I was in that church every time the doors opened, for the first few years. I was either at an AA meeting, a Narc-Anon Meeting, or in church. My son grew up in church. I hoped it would save him. I did everything. I volunteered, I did service work.
I even subbed in when they needed an acolyte. Grown woman, grey hair, track marks on her arms, out there carrying the candle-lighter and lifting up the offering like some 8-year-old. …I loved it.
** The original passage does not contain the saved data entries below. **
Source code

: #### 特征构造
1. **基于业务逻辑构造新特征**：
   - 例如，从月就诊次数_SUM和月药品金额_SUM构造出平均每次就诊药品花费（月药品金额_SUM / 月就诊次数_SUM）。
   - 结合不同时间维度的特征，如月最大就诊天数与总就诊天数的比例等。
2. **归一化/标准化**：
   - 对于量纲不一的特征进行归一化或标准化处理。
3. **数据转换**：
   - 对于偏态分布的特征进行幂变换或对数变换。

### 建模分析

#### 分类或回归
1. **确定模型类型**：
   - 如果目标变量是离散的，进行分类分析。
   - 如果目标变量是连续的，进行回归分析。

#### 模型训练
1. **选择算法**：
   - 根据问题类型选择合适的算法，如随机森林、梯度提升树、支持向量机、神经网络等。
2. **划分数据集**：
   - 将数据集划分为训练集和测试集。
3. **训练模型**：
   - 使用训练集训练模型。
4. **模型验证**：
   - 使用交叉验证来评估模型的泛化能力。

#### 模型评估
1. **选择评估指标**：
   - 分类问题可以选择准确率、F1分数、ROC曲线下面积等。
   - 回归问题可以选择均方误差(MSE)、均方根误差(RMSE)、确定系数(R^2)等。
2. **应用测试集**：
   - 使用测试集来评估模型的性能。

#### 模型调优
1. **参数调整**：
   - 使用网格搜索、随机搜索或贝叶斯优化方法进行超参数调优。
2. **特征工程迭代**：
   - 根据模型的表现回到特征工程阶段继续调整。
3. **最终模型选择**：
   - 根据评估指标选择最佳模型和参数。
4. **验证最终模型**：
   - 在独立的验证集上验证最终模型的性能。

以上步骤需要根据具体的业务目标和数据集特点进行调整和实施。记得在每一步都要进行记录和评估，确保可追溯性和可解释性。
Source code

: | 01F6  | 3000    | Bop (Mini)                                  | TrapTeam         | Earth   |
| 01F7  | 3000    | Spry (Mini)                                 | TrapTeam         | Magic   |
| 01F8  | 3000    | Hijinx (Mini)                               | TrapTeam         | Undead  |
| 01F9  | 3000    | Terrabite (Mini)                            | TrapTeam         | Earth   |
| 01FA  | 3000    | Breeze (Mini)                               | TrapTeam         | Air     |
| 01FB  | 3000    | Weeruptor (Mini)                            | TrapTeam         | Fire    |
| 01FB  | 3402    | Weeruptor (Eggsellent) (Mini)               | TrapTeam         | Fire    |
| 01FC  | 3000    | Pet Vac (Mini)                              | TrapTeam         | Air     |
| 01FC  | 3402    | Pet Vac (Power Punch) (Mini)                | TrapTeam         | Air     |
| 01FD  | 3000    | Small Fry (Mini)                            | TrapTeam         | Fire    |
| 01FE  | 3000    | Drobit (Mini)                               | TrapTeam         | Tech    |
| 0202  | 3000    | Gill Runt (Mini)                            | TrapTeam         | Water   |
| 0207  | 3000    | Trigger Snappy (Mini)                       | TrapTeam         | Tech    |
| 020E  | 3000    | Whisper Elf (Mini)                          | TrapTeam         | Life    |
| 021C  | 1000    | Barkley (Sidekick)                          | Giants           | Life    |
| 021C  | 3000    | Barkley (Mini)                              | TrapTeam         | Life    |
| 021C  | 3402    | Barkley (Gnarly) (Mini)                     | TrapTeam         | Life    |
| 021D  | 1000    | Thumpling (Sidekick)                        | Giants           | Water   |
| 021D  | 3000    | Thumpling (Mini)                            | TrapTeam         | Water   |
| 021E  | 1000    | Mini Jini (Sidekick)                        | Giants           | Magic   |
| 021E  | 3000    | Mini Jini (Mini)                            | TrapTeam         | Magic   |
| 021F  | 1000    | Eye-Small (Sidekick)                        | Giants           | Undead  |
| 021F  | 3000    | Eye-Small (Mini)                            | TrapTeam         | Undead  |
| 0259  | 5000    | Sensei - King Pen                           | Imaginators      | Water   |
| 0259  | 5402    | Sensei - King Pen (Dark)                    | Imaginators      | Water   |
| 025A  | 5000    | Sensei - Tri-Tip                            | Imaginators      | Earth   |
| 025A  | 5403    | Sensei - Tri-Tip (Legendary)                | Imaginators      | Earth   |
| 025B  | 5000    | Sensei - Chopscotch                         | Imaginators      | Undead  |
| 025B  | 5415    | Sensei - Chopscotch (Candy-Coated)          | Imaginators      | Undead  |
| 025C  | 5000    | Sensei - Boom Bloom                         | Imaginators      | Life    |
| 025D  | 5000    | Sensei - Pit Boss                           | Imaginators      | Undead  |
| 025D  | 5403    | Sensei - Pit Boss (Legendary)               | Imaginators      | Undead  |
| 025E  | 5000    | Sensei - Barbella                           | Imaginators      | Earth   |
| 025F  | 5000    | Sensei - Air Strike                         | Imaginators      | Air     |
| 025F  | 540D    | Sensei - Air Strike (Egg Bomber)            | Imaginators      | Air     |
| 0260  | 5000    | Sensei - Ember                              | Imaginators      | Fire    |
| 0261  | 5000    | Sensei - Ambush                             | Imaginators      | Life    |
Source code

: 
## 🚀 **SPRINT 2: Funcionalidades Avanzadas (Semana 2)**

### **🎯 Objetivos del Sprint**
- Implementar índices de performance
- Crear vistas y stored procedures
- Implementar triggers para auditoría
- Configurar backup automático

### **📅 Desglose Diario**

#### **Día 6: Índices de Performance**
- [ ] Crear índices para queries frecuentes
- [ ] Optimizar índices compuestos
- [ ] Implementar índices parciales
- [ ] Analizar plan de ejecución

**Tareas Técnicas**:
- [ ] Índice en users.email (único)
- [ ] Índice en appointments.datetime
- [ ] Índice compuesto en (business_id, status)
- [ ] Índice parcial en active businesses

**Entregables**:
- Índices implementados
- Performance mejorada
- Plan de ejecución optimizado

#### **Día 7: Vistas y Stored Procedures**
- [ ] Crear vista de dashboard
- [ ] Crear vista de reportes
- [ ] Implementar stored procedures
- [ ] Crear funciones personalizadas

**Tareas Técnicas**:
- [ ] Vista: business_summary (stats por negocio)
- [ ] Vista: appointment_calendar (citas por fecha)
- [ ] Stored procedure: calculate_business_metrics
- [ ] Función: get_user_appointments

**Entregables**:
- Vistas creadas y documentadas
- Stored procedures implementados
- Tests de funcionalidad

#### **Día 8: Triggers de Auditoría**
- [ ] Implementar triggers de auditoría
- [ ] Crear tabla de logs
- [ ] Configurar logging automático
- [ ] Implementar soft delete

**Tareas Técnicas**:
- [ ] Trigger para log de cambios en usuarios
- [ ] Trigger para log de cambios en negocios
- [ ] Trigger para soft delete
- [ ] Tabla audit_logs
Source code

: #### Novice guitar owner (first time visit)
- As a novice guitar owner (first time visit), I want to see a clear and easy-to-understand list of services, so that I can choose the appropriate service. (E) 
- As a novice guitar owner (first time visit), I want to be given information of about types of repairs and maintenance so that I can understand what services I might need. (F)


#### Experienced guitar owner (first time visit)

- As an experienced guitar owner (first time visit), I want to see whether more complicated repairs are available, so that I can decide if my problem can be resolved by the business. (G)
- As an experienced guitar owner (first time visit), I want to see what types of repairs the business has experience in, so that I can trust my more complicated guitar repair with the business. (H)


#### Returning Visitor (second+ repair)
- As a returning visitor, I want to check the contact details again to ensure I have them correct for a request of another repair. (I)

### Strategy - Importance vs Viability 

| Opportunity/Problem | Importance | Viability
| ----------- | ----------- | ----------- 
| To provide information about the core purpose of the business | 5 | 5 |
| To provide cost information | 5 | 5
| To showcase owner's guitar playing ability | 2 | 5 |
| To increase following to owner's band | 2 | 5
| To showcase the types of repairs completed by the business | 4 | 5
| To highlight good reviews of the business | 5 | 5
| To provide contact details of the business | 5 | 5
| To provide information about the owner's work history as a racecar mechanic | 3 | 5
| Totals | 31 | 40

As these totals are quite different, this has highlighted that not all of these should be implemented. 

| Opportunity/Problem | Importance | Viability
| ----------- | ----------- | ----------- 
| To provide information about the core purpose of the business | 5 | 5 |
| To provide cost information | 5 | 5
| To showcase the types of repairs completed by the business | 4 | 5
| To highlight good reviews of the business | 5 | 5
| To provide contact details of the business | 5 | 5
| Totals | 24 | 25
It was Holy Week, Maundy Thursday like today, and I was feeling sorry for myself because my son’s missing, and my daughter-in-law doesn’t want him or me around the baby. She thinks she can spare the child from this mess if they stay far away. She may be right, you know? Who knows? I sure don’t. I was feeling sorry for myself because I didn’t have anybody to spend the weekend Easter with, so I’m just staying focused on the worship service, right, just get through it. But I am miserable, just sorry.
The priest, Father Reed – Episcopal – he talks about the bread, lifts it up, then talks about the wine, lifts it up, sets it back down, then we have communion, and then service is over, and so now we’re all left to ourselves and Good Friday. Always a chipper holiday. Everybody is filing out of the chapel. There weren’t too many – Maundy Thursday just doesn’t have that big-holiday pull, you know? I took off the acolyte robe and hung it up, then remembered that I’d left the candle-lighter by my chair. I went back into the sanctuary and the priest, Father Reed, is standing there still in his robe – he’s usually the first one out of his “preacher duds” as he calls them, but he’s just standing there, looking down, with this look of complete horror on his face.
So I look to where he’s looking and what it is is wine, dark red wine, spreading slowly across the altar cloth, the red wine from the chalice that was somehow knocked over. It’s spreading across the brocade altar cloth – in my mind’s eye I see white, but it must have been purple, for Lent. My mind is saying “Hurry, run go get something to clean that up,” but I don’t. I am transfixed by the father’s face. His expression. Shock. Grief. He’s muttering under his breath, “The blood… oh, the blood….”
I left him to his grief. He was 70 years old, had spent his adult life as clergy, and he told me later, it was not until that moment that it all really meant something to him. Really meant something.
“Poured out for you and for many…” The father, and his grief. And me and mine.
(picks up the dough, slams it down, kneads it)
We got to keep moving. Keep on keeping on. Trite as that may sound. That’s what we got to do.